*** TASK INPUTS ***
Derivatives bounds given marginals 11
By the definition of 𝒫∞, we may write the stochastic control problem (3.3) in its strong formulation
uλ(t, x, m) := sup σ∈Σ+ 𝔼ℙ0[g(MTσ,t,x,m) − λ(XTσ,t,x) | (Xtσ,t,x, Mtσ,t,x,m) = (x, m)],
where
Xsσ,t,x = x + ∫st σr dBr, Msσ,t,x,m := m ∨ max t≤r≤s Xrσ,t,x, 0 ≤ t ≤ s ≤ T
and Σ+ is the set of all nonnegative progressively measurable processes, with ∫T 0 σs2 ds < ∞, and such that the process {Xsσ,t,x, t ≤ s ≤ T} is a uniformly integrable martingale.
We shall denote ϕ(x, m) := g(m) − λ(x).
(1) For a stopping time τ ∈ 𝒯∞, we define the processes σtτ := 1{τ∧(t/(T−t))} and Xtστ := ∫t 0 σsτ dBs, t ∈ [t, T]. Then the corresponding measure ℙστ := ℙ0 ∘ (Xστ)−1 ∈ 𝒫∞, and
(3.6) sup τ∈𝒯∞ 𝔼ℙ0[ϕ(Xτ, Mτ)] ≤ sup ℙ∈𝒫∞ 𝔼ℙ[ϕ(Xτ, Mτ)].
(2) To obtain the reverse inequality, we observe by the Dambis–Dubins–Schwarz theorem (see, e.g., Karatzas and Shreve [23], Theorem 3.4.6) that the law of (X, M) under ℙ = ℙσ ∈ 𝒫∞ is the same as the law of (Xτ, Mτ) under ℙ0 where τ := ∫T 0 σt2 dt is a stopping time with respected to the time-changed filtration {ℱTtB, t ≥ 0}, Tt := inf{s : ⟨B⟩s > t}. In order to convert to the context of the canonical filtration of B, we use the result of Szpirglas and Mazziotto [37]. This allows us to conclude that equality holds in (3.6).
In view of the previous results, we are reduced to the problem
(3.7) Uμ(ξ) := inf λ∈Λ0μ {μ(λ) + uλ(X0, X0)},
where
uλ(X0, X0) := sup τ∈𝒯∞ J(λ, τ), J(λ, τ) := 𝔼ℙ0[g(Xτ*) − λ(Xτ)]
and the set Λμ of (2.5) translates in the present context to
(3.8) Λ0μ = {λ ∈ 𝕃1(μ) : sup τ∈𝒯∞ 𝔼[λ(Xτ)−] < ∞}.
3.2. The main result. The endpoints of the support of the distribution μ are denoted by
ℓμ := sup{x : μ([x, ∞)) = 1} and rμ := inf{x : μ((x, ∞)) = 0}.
*** End of TASK INPUTS ***
*** TASK INPUTS ***
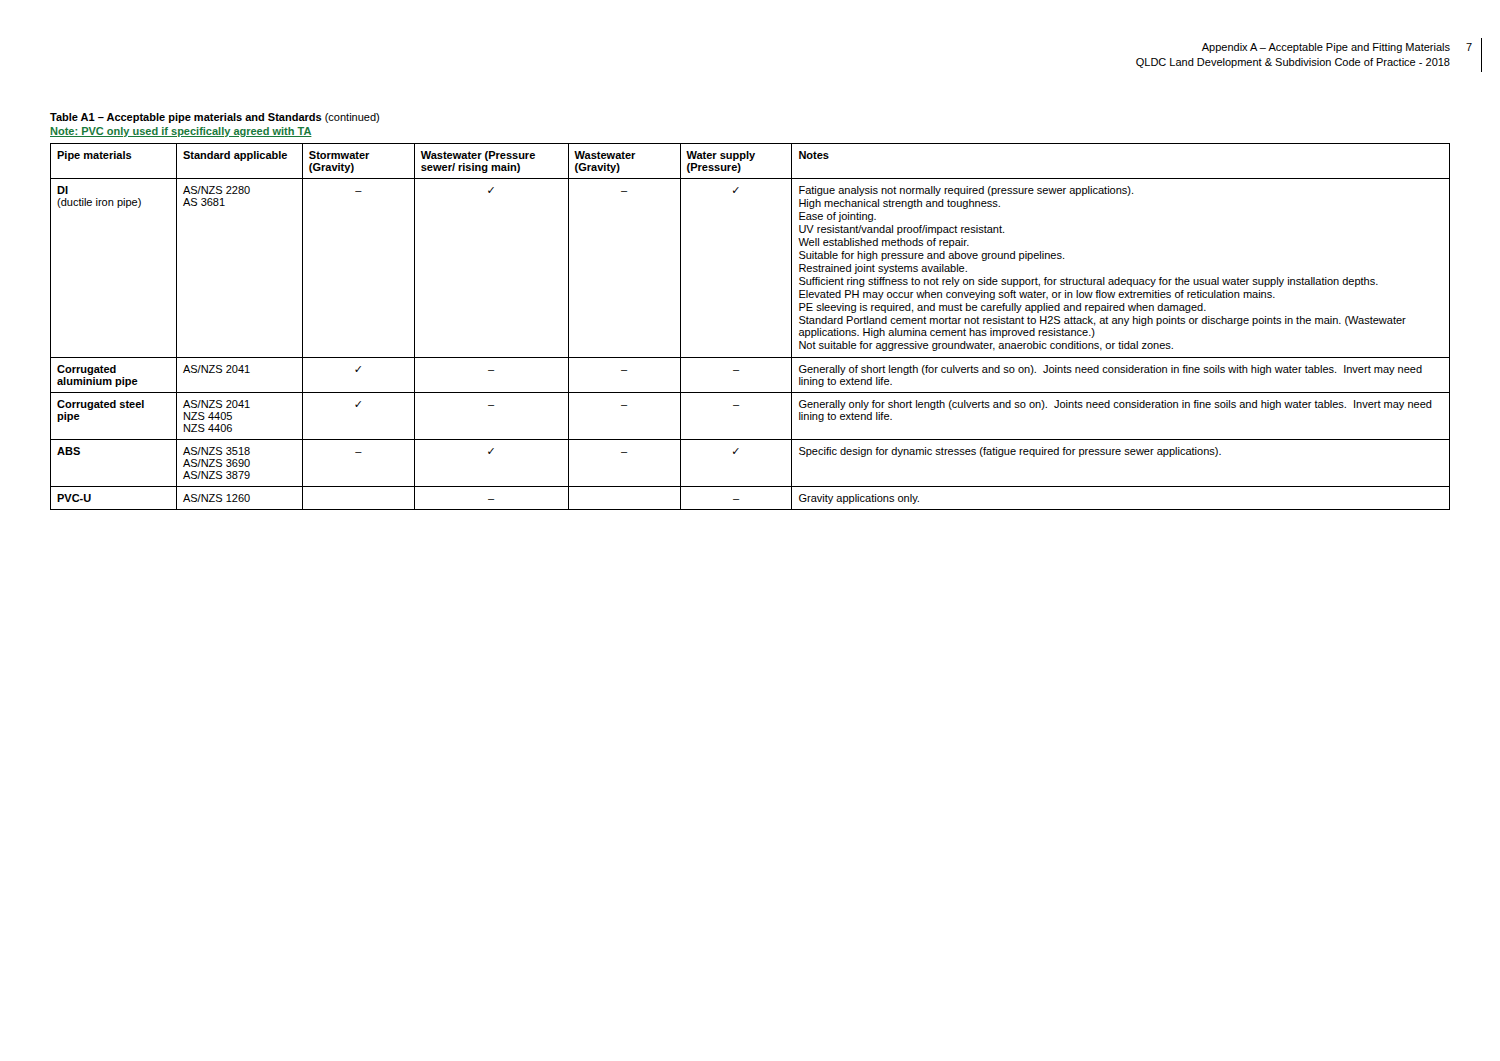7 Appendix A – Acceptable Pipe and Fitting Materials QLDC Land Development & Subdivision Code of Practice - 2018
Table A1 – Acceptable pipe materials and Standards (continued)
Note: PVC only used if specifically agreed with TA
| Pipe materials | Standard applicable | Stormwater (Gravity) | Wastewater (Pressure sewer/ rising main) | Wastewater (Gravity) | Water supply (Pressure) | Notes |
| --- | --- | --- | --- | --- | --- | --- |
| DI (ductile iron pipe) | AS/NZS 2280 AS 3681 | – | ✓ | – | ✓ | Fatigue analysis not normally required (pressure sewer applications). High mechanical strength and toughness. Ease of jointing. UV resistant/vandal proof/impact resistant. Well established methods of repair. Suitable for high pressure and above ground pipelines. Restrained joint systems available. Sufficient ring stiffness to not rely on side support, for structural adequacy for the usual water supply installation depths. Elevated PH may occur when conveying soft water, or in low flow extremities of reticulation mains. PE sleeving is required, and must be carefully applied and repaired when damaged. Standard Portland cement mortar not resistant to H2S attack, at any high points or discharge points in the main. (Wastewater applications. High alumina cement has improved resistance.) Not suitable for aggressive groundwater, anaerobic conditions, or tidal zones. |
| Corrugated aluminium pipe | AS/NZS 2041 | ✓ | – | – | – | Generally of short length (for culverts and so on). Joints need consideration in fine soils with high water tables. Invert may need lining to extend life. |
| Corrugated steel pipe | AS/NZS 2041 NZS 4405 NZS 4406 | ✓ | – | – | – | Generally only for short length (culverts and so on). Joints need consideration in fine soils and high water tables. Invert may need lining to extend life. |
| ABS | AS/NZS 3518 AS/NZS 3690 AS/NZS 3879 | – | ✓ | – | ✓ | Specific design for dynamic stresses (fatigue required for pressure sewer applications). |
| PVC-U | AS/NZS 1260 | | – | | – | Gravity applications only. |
*** End of TASK INPUTS ***
> _EXERCISE PROMPT_
Find all the lines with "context" in the data and copy them.

> _TASK ANSWER_
(2) To obtain the reverse inequality, we observe by the Dambis–Dubins–Schwarz theorem (see, e.g., Karatzas and Shreve [23], Theorem 3.4.6) that the law of (X, M) under ℙ = ℙσ ∈ 𝒫∞ is the same as the law of (Xτ, Mτ) under ℙ0 where τ := ∫T 0 σt2 dt is a stopping time with respected to the time-changed filtration {ℱTtB, t ≥ 0}, Tt := inf{s : ⟨B⟩s > t}. In order to convert to the context of the canonical filtration of B, we use the result of Szpirglas and Mazziotto [37]. This allows us to conclude that equality holds in (3.6).
and the set Λμ of (2.5) translates in the present context to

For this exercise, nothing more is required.